The day has arrived for Machu Picchu. The Huffords—Geoff, Michelle, Alec, Jerome and Miles—have agreed to my request to get up early and catch the 5:30 a.m. bus. The alarm goes off at 4:45 a.m., and we buzz about to get our gear together. We reach the station on time and there’s a short line. We get on the 5:40 bus and arrive at Machu Picchu 20 minutes later. Ironically, our round-trip bus ticket to the landmark cost more than our hotel room.
The road to the top consists of a number of switchbacks. The suspense builds as we climb ever higher. The river seems miles and miles away, and the clouds swirl around nearby peaks and dissipate. As we gather in the dawning, there’s a hush as though we’ve walked through the doors of a church.
Michelle Hufford and I walk up to the ticket turnstile, and a young man approaches and offers a tour of Machu Picchu for 160 soles ($53US). We agree right away. Then he learns that there are six more in our group. He agrees to tack them on for another 20 soles.
Freddy is a professional guide, a member of a trade union that certifies he’s qualified. His English is good, and we’re pleased to have him for two hours. Our early arrival means that few other tourists have come, and Freddy can talk without competing with other guides. The ruins are still rather empty, and we can look down upon them in their entirety.
After a few introductory remarks, Freddy leads our group to the gatehouse, the best vantage point. It’s here that we see all Machu Picchu as thousands have before us.
What can I say about Machu Picchu? That it’s beautiful? Magnificent? Mind-boggling? It’s all of those. To think that this kid from the sticks got to see one of the ancient wonders of the world is amazing. I’m so grateful.
We learn many things from Freddy. Machu Picchu does indeed mean “old peak.” One doesn’t climb it, because the ruins are set into it. High atop the peak, the Colombian flag flies. The mountain seen in many photographs is Huayna Picchu, “young peak.” We’ll climb it later.
Freddy relates the story of Hiram Bingham’s discovery of Machu Picchu (MP) in 1911. He indicates how the Inca Trail was kept secret from the marauding Spanish, the only way it could evade destruction. At the main gate he explains how the royal estate’s only entrance could be locked by tying a tree trunk against the towering stones.
Freddy explains how the various areas were used, from the playing field where the royals gathered to the residential section. The latter was divided into living quarters for men and women. Experts say children didn’t live there, because no toys were found among the ruins. Michelle and I pooh-pooh the idea that the women and men didn’t mingle. We know better.
We continue our tour of the site and visit the sundial, the quarry, the temple of the three windows, the wings of the condor. When we finish, we still have most of the day to continue our exploration.

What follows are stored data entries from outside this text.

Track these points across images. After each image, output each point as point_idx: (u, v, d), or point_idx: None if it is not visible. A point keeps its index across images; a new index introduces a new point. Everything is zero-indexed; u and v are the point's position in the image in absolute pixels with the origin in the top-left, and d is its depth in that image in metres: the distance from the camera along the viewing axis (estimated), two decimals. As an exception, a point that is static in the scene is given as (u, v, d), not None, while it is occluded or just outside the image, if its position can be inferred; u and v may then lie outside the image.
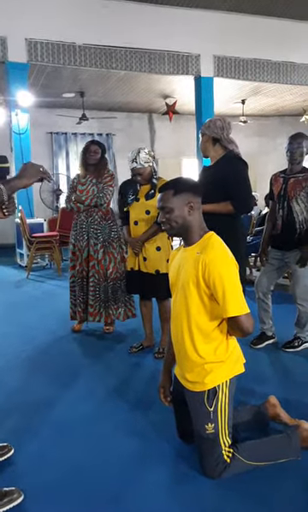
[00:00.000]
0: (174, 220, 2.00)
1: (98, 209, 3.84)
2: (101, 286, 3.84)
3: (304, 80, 8.72)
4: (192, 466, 2.07)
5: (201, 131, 3.05)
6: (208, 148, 3.03)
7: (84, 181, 3.88)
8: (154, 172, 3.36)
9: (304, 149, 3.33)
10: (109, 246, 3.85)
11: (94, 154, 3.84)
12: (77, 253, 3.89)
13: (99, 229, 3.84)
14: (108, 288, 3.85)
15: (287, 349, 3.48)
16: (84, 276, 3.88)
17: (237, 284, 1.91)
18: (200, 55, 8.03)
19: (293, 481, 1.96)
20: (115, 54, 7.58)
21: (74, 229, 3.93)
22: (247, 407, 2.36)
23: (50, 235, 7.08)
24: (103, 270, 3.83)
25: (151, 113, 11.39)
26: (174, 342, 2.15)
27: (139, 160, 3.24)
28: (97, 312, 3.86)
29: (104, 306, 3.87)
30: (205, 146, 3.04)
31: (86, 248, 3.84)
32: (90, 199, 3.80)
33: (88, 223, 3.84)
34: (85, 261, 3.86)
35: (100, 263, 3.82)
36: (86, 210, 3.84)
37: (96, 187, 3.83)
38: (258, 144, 12.19)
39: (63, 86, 8.72)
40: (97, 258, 3.82)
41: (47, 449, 2.27)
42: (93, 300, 3.85)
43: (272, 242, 3.55)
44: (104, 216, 3.87)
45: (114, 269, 3.85)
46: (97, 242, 3.82)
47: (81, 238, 3.85)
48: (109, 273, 3.84)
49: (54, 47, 7.23)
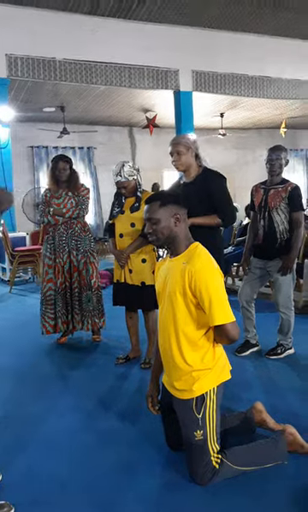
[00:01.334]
0: (160, 231, 2.05)
1: (77, 221, 3.90)
2: (84, 295, 3.89)
3: (279, 94, 8.93)
4: (181, 473, 2.09)
5: (185, 146, 3.05)
6: (190, 163, 3.09)
7: (58, 195, 3.91)
8: (138, 185, 3.40)
9: (283, 161, 3.43)
10: (90, 256, 3.93)
11: (64, 171, 3.88)
12: (57, 265, 3.89)
13: (80, 241, 3.90)
14: (92, 297, 3.91)
15: (270, 356, 3.54)
16: (67, 287, 3.91)
17: (223, 293, 1.97)
18: (179, 70, 8.18)
19: (280, 485, 2.00)
20: (96, 69, 7.67)
21: (50, 242, 3.92)
22: (234, 414, 2.40)
23: (33, 248, 7.05)
24: (85, 281, 3.88)
25: (132, 126, 11.51)
26: (161, 350, 2.19)
27: (123, 174, 3.29)
28: (82, 320, 3.91)
29: (90, 315, 3.90)
30: (188, 162, 3.08)
31: (68, 260, 3.87)
32: (72, 211, 3.85)
33: (68, 235, 3.88)
34: (68, 273, 3.89)
35: (82, 273, 3.88)
36: (65, 222, 3.87)
37: (73, 199, 3.87)
38: (237, 156, 12.41)
39: (44, 100, 8.77)
40: (80, 269, 3.88)
41: (35, 462, 2.27)
42: (79, 309, 3.89)
43: (254, 252, 3.63)
44: (83, 227, 3.94)
45: (96, 278, 3.94)
46: (78, 253, 3.88)
47: (61, 250, 3.88)
48: (92, 282, 3.91)
49: (34, 62, 7.29)
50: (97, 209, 11.09)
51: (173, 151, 3.08)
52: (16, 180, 7.84)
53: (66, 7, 7.10)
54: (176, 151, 3.06)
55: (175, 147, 3.07)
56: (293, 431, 2.22)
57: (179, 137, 3.15)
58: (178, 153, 3.06)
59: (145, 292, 3.33)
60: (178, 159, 3.07)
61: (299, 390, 2.96)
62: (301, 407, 2.71)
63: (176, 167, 3.11)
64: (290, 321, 3.52)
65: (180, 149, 3.05)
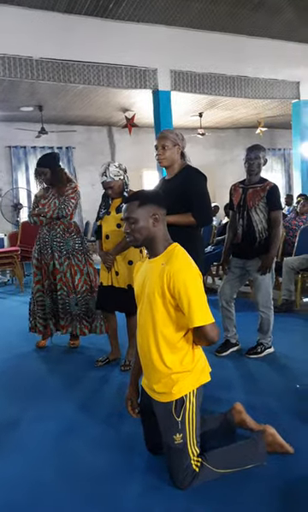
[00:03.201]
0: (138, 231, 2.02)
1: (60, 222, 3.81)
2: (70, 299, 3.80)
3: (257, 94, 8.98)
4: (161, 477, 2.07)
5: (172, 141, 2.97)
6: (175, 159, 3.01)
7: (47, 194, 3.87)
8: (125, 185, 3.35)
9: (261, 160, 3.44)
10: (73, 258, 3.82)
11: (44, 176, 3.79)
12: (43, 266, 3.85)
13: (62, 242, 3.80)
14: (77, 302, 3.82)
15: (250, 356, 3.54)
16: (53, 289, 3.84)
17: (202, 294, 1.94)
18: (157, 69, 8.15)
19: (261, 485, 2.00)
20: (73, 68, 7.59)
21: (38, 243, 3.89)
22: (214, 416, 2.38)
23: (11, 250, 6.96)
24: (69, 283, 3.80)
25: (111, 126, 11.45)
26: (140, 353, 2.16)
27: (108, 174, 3.24)
28: (68, 325, 3.83)
29: (76, 319, 3.82)
30: (173, 158, 3.00)
31: (51, 262, 3.81)
32: (52, 210, 3.77)
33: (51, 236, 3.81)
34: (52, 274, 3.83)
35: (65, 275, 3.79)
36: (49, 223, 3.81)
37: (57, 199, 3.81)
38: (216, 155, 12.45)
39: (21, 99, 8.65)
40: (63, 271, 3.79)
41: (13, 469, 2.23)
42: (63, 312, 3.81)
43: (233, 251, 3.62)
44: (67, 229, 3.84)
45: (80, 281, 3.82)
46: (60, 255, 3.79)
47: (46, 252, 3.82)
48: (76, 285, 3.81)
49: (10, 61, 7.17)
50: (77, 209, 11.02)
51: (158, 144, 2.99)
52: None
53: (42, 5, 7.01)
54: (162, 145, 2.98)
55: (162, 141, 2.98)
56: (273, 431, 2.21)
57: (167, 131, 3.04)
58: (163, 147, 2.97)
59: (130, 295, 3.27)
60: (162, 153, 2.98)
61: (278, 390, 2.97)
62: (281, 407, 2.71)
63: (159, 161, 3.01)
64: (270, 320, 3.53)
65: (167, 143, 2.97)
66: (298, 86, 8.96)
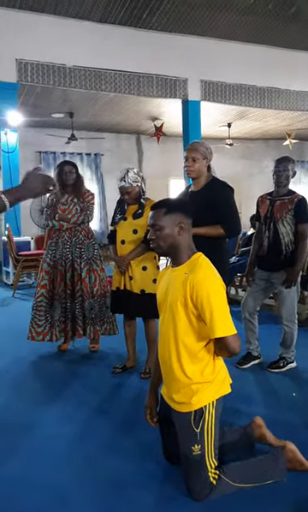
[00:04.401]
0: (163, 239, 2.03)
1: (82, 228, 3.87)
2: (86, 303, 3.84)
3: (287, 106, 8.95)
4: (178, 488, 2.05)
5: (202, 154, 3.00)
6: (203, 172, 3.05)
7: (64, 200, 3.89)
8: (142, 192, 3.38)
9: (290, 172, 3.41)
10: (93, 263, 3.88)
11: (70, 174, 3.86)
12: (59, 272, 3.84)
13: (83, 248, 3.85)
14: (94, 305, 3.85)
15: (272, 370, 3.49)
16: (68, 295, 3.85)
17: (225, 305, 1.93)
18: (188, 79, 8.21)
19: (278, 502, 1.96)
20: (105, 76, 7.71)
21: (53, 248, 3.88)
22: (233, 428, 2.35)
23: (37, 253, 7.04)
24: (88, 288, 3.83)
25: (139, 134, 11.54)
26: (161, 362, 2.15)
27: (127, 179, 3.27)
28: (85, 328, 3.85)
29: (91, 323, 3.85)
30: (201, 170, 3.03)
31: (71, 268, 3.83)
32: (76, 217, 3.82)
33: (73, 242, 3.84)
34: (71, 281, 3.84)
35: (84, 281, 3.82)
36: (70, 229, 3.84)
37: (78, 206, 3.85)
38: (243, 166, 12.41)
39: (53, 106, 8.81)
40: (83, 277, 3.82)
41: (30, 472, 2.23)
42: (82, 316, 3.83)
43: (258, 263, 3.59)
44: (87, 234, 3.90)
45: (99, 286, 3.88)
46: (81, 261, 3.83)
47: (65, 258, 3.83)
48: (95, 290, 3.85)
49: (44, 68, 7.33)
50: (102, 215, 11.11)
51: (188, 156, 3.02)
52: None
53: (77, 14, 7.16)
54: (192, 158, 3.01)
55: (192, 153, 3.01)
56: (293, 448, 2.17)
57: (198, 143, 3.07)
58: (193, 160, 3.00)
59: (144, 300, 3.29)
60: (192, 165, 3.01)
61: (300, 405, 2.92)
62: (302, 423, 2.66)
63: (187, 173, 3.05)
64: (293, 334, 3.48)
65: (197, 156, 3.00)
66: (329, 98, 8.88)
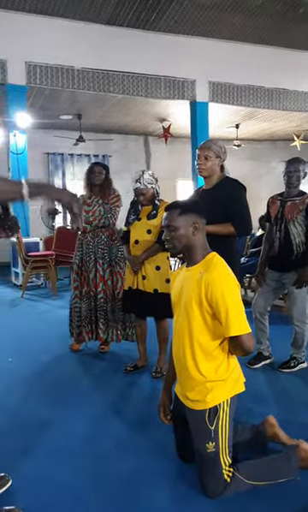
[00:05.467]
0: (177, 239, 2.05)
1: (105, 229, 3.86)
2: (108, 306, 3.84)
3: (296, 107, 8.94)
4: (192, 485, 2.07)
5: (215, 153, 3.00)
6: (215, 171, 3.04)
7: (89, 201, 3.91)
8: (157, 194, 3.41)
9: (301, 173, 3.43)
10: (116, 265, 3.87)
11: (99, 175, 3.90)
12: (83, 273, 3.89)
13: (106, 250, 3.85)
14: (115, 308, 3.85)
15: (283, 370, 3.50)
16: (91, 296, 3.87)
17: (239, 304, 1.95)
18: (196, 80, 8.23)
19: (292, 500, 1.97)
20: (113, 78, 7.75)
21: (80, 249, 3.93)
22: (246, 427, 2.36)
23: (46, 254, 7.09)
24: (110, 290, 3.84)
25: (147, 135, 11.57)
26: (175, 360, 2.17)
27: (142, 181, 3.30)
28: (107, 331, 3.86)
29: (112, 326, 3.86)
30: (213, 169, 3.02)
31: (93, 269, 3.84)
32: (98, 219, 3.82)
33: (95, 243, 3.85)
34: (93, 281, 3.86)
35: (106, 283, 3.83)
36: (93, 230, 3.86)
37: (102, 207, 3.85)
38: (251, 167, 12.39)
39: (61, 108, 8.86)
40: (105, 279, 3.83)
41: (45, 470, 2.26)
42: (104, 319, 3.84)
43: (269, 263, 3.60)
44: (111, 236, 3.89)
45: (121, 289, 3.82)
46: (104, 262, 3.83)
47: (89, 259, 3.85)
48: (117, 293, 3.85)
49: (53, 70, 7.38)
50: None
51: (201, 154, 3.01)
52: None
53: (85, 17, 7.20)
54: (204, 156, 3.00)
55: (205, 151, 3.01)
56: (306, 446, 2.17)
57: (211, 142, 3.07)
58: (206, 158, 2.99)
59: (157, 299, 3.32)
60: (204, 163, 3.00)
61: (311, 405, 2.93)
62: (314, 423, 2.67)
63: (199, 171, 3.04)
64: (304, 334, 3.48)
65: (210, 154, 3.00)
66: (338, 99, 8.87)
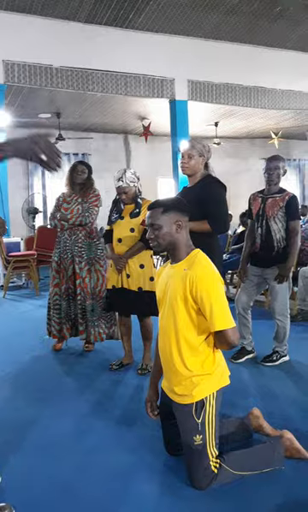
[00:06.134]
0: (161, 237, 2.09)
1: (83, 228, 3.86)
2: (87, 304, 3.83)
3: (273, 105, 9.06)
4: (179, 478, 2.11)
5: (199, 152, 3.05)
6: (198, 169, 3.09)
7: (69, 199, 3.92)
8: (139, 192, 3.44)
9: (280, 170, 3.49)
10: (95, 263, 3.87)
11: (81, 174, 3.91)
12: (62, 271, 3.90)
13: (83, 248, 3.85)
14: (97, 307, 3.84)
15: (266, 363, 3.57)
16: (70, 293, 3.88)
17: (223, 299, 2.00)
18: (175, 79, 8.27)
19: (277, 489, 2.02)
20: (92, 76, 7.74)
21: (58, 246, 3.93)
22: (231, 420, 2.42)
23: (27, 254, 7.05)
24: (88, 289, 3.83)
25: (127, 134, 11.58)
26: (161, 356, 2.21)
27: (124, 179, 3.32)
28: (86, 330, 3.86)
29: (92, 325, 3.84)
30: (196, 168, 3.08)
31: (71, 266, 3.85)
32: (75, 217, 3.82)
33: (72, 241, 3.85)
34: (71, 279, 3.87)
35: (84, 281, 3.83)
36: (70, 228, 3.85)
37: (81, 206, 3.86)
38: (231, 165, 12.48)
39: (40, 106, 8.81)
40: (82, 277, 3.83)
41: (33, 466, 2.27)
42: (82, 318, 3.85)
43: (251, 260, 3.66)
44: (89, 234, 3.89)
45: (102, 286, 3.85)
46: (81, 260, 3.83)
47: (66, 256, 3.86)
48: (97, 291, 3.85)
49: (31, 69, 7.34)
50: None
51: (185, 153, 3.06)
52: (10, 184, 7.86)
53: (64, 15, 7.17)
54: (188, 154, 3.05)
55: (189, 150, 3.06)
56: (290, 436, 2.24)
57: (195, 141, 3.13)
58: (189, 156, 3.05)
59: (141, 297, 3.35)
60: (187, 162, 3.06)
61: (294, 397, 2.99)
62: (296, 413, 2.74)
63: (183, 169, 3.10)
64: (286, 328, 3.55)
65: (193, 153, 3.05)
66: (314, 97, 9.01)
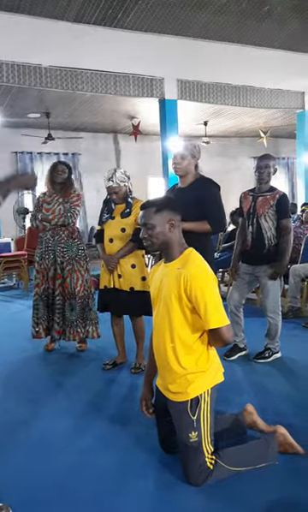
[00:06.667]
0: (155, 236, 2.10)
1: (65, 228, 3.86)
2: (67, 304, 3.84)
3: (262, 104, 9.09)
4: (175, 475, 2.13)
5: (191, 153, 3.12)
6: (191, 170, 3.15)
7: (50, 199, 3.90)
8: (129, 192, 3.44)
9: (271, 169, 3.53)
10: (76, 264, 3.87)
11: (62, 173, 3.89)
12: (42, 271, 3.88)
13: (66, 248, 3.85)
14: (76, 306, 3.85)
15: (258, 360, 3.60)
16: (49, 293, 3.88)
17: (217, 297, 2.02)
18: (164, 78, 8.27)
19: (272, 484, 2.05)
20: (81, 76, 7.71)
21: (40, 247, 3.93)
22: (225, 416, 2.44)
23: (18, 254, 7.03)
24: (69, 289, 3.83)
25: (117, 133, 11.56)
26: (156, 354, 2.22)
27: (115, 179, 3.31)
28: (62, 331, 3.87)
29: (71, 325, 3.85)
30: (189, 168, 3.14)
31: (53, 267, 3.85)
32: (57, 218, 3.82)
33: (55, 241, 3.85)
34: (52, 279, 3.86)
35: (65, 281, 3.83)
36: (53, 229, 3.85)
37: (62, 206, 3.86)
38: (220, 164, 12.52)
39: (29, 106, 8.76)
40: (64, 277, 3.83)
41: (28, 466, 2.28)
42: (59, 317, 3.85)
43: (242, 257, 3.69)
44: (71, 234, 3.89)
45: (81, 287, 3.86)
46: (63, 261, 3.83)
47: (47, 256, 3.86)
48: (77, 291, 3.85)
49: (19, 68, 7.29)
50: (81, 215, 11.10)
51: (177, 154, 3.12)
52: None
53: (52, 14, 7.14)
54: (180, 156, 3.11)
55: (181, 151, 3.12)
56: (284, 431, 2.27)
57: (188, 143, 3.19)
58: (182, 157, 3.11)
59: (133, 297, 3.36)
60: (180, 163, 3.12)
61: (286, 392, 3.03)
62: (289, 409, 2.78)
63: (175, 170, 3.15)
64: (277, 325, 3.59)
65: (186, 154, 3.11)
66: (302, 96, 9.09)
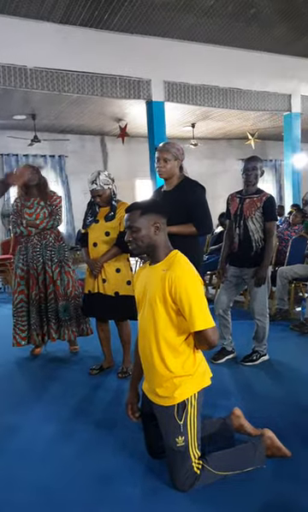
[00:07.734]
0: (140, 239, 2.07)
1: (51, 231, 3.84)
2: (60, 305, 3.81)
3: (249, 106, 9.13)
4: (162, 480, 2.10)
5: (173, 155, 3.05)
6: (175, 172, 3.09)
7: (30, 204, 3.81)
8: (113, 194, 3.39)
9: (258, 171, 3.52)
10: (64, 265, 3.86)
11: (32, 175, 3.72)
12: (31, 276, 3.81)
13: (54, 251, 3.83)
14: (69, 307, 3.84)
15: (246, 363, 3.58)
16: (42, 298, 3.83)
17: (202, 299, 1.99)
18: (151, 80, 8.26)
19: (259, 488, 2.03)
20: (67, 77, 7.66)
21: (23, 252, 3.84)
22: (213, 420, 2.41)
23: (4, 258, 6.96)
24: (61, 291, 3.81)
25: (104, 135, 11.52)
26: (142, 357, 2.19)
27: (98, 182, 3.26)
28: (59, 330, 3.84)
29: (66, 325, 3.83)
30: (173, 171, 3.08)
31: (43, 271, 3.81)
32: (46, 222, 3.77)
33: (43, 245, 3.80)
34: (43, 284, 3.82)
35: (56, 283, 3.80)
36: (38, 233, 3.80)
37: (46, 209, 3.80)
38: (208, 166, 12.55)
39: (14, 108, 8.70)
40: (55, 279, 3.81)
41: (14, 472, 2.25)
42: (55, 319, 3.82)
43: (230, 260, 3.67)
44: (57, 237, 3.88)
45: (73, 287, 3.87)
46: (52, 264, 3.81)
47: (36, 261, 3.80)
48: (69, 292, 3.84)
49: (4, 69, 7.23)
50: (69, 218, 11.02)
51: (160, 157, 3.06)
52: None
53: (37, 15, 7.09)
54: (163, 158, 3.05)
55: (164, 154, 3.06)
56: (271, 434, 2.25)
57: (169, 145, 3.12)
58: (165, 160, 3.05)
59: (118, 302, 3.31)
60: (163, 166, 3.06)
61: (274, 396, 3.01)
62: (277, 412, 2.76)
63: (160, 173, 3.10)
64: (265, 328, 3.57)
65: (168, 157, 3.05)
66: (289, 98, 9.13)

At 10:30 a.m. we line up with others at the entrance to Huayna Picchu. Climbing to the top of this mountain requires an extra ticket that costs $10US. We picked up our tickets in Cusco so we could also acquire the slightly lower priced student tickets for Mikayla, Jerome and Miles and use our credit cards.
At 11:10 a.m., #322, #325 and #323—Mike, Mikayla and me—pass through the entrance. Surprisingly, the climb to the top of Huayna Picchu takes only one hour. Mikayla and the Hufford boys race to the top as Mike, Michelle and I take a slower pace and Geoff is in between.
Mike, Michelle and I stop several times on our ascent. The altitude, lack of fitness or age contribute to shortness of breath and we pause to recover at some switchbacks. We drink lots of water, too.
About three-quarters of the way up Huayna Picchu our efforts are rewarded with a stunning view of Machu Picchu. From this perspective we can see the expanse of the ruins and pick out places where we stopped with Freddy. We can see the point at which the Inca Trail leads into MP, and the quarry where the stones were cut.
The sun is high overhead now and the orb’s intensity washes out the ruins. They seem to fade into the mountainside. We continue our climb.
We finally reach a plateau of sorts where other climbers have gathered to rest and grab a snack. We’re almost at the summit. Ahead of us is a narrow tunnel that we must crawl through. It deposits us near the peak. A few minutes later we look down upon Machu Picchu, drink in the breeze and gaze upon the cloudy peaks surrounding us.
My friend Sharon LaBorde had asked me to whisper her name into this ancient realm, an idea I embraced enthusiastically, for I had been trying to come up with a special way to remember this place. I softly called out her name. I followed with my sister’s name, Sharon Gaydon, and her husband John. I whispered the name of my friend Vicki Foster back in Florida, and my nieces Seren and Bekah. Mike and Mikayla. Ellen and Geoff. Phyllis. Bill. And so on and so on, blessing every one.